Вот и сидел Мишка за столом пасмурнее осеннего ненастья и не знал, как при совсем незнакомой девчонке начать неприятный разговор с матерью.
– Аленушка, – просила она, – ну попробуй хоть кусочек.
– Сама ешь это мясо, – буркнул Мишка, не поднимая глаз от стола.
– Ты не слушай его, деточка. Он не на ту ногу встал сегодня. С утра на мать ворчит. Ну, не хочешь мяса, выпей молочка топленого.
– Спасибо, – очень несмело ответила Аленка и стала медленно, глоточками отпивать молоко.
– Вот и умница. Тебе поправляться сейчас надо. А тепло настанет – совсем заживем. В огороде всего насадим. Нас же теперь трое работничков-то. Михаил тебя и в лес поведет по грибы и по ягоды. Уж он-то самые лучшие места знает. Никто за ним в грибной охоте не угонится.
Катерина вздохнула и принялась убирать со стола. А Мишка слушал и не слушал. Чего это мать разговаривает не по делу, чего это она за словами от Мишки прячется?

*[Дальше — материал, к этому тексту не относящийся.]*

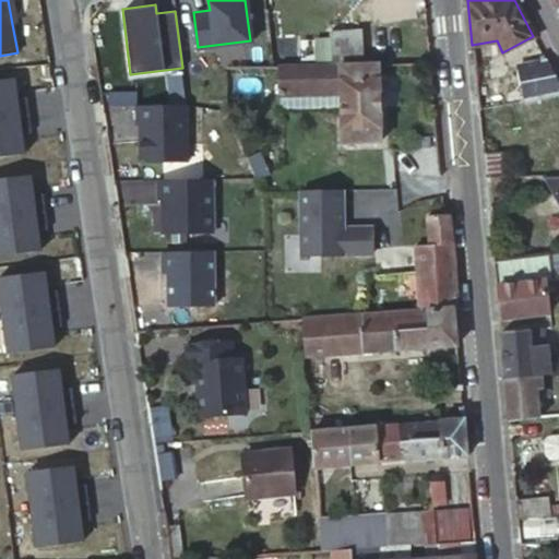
[(316,43),(318,63),(359,62),(357,28),(330,31),(331,43),(316,43)]
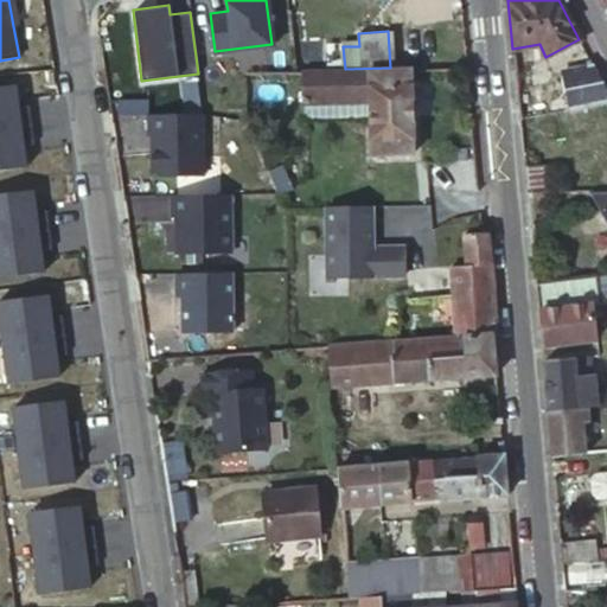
[(561,71),(567,109),(606,101),(606,93),(593,65),(561,71)]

– Сынок, ты сегодня опять на обход?
– А то как же? – не сразу да и то ворчливо ответил Мишка. – На Лосиный остров бежать надо. За ним ведь немцев-то поселили… Самые… Самые-пресамые лучшие рощи теперь на столбы пойдут. Подчистую выпластают. Чтоб они сдохли, паразиты. Тут за своими-то глаз да глаз нужен, а теперь еще забота – лучший, строевой лес собственноручно отводи на погибель…
«Почему ты такой сердитый? – угадал Мишка вопрос в испуганных глазах приезжей девчонки. – Это из-за меня, наверное, да?»
«Ну и глазищи, – хмыкнул Мишка, – в потемках увидишь такие – заикой станешь».
Он поднялся из-за стола, достал с этажерки и небрежно кинул в сумку несколько книжек, завернул в газету пару запеченных карасей и краюшку черного хлеба. Привычно нахлобучил на голову треух и сказал матери:
– Пошел я. Надо еще в школу забежать. Дина Прокопьевна наказывала. Поди, контрольная сегодня, не иначе. – На пороге остановился: – Слышь, мам? Пошел я. Може, в сельсовет зайти?
– А зачем в сельсовет-то? – встрепенулась Катерина.
– Ну, зарплату должны выдавать. И… налог у нас еще за прошлый год не уплачен.
– Да какая тебе получка, коли ты ее на заем подписал?
– Все равно, – Мишка даже кулаком о косяк стукнул. – Надо! Там, поди, Антипов ждет меня не дождется.
Она поняла, что Мишке уже рассказали о гостеваниях фининспектора, вздохнула, вытерла о фартук руки и направилась вслед за сыном во двор.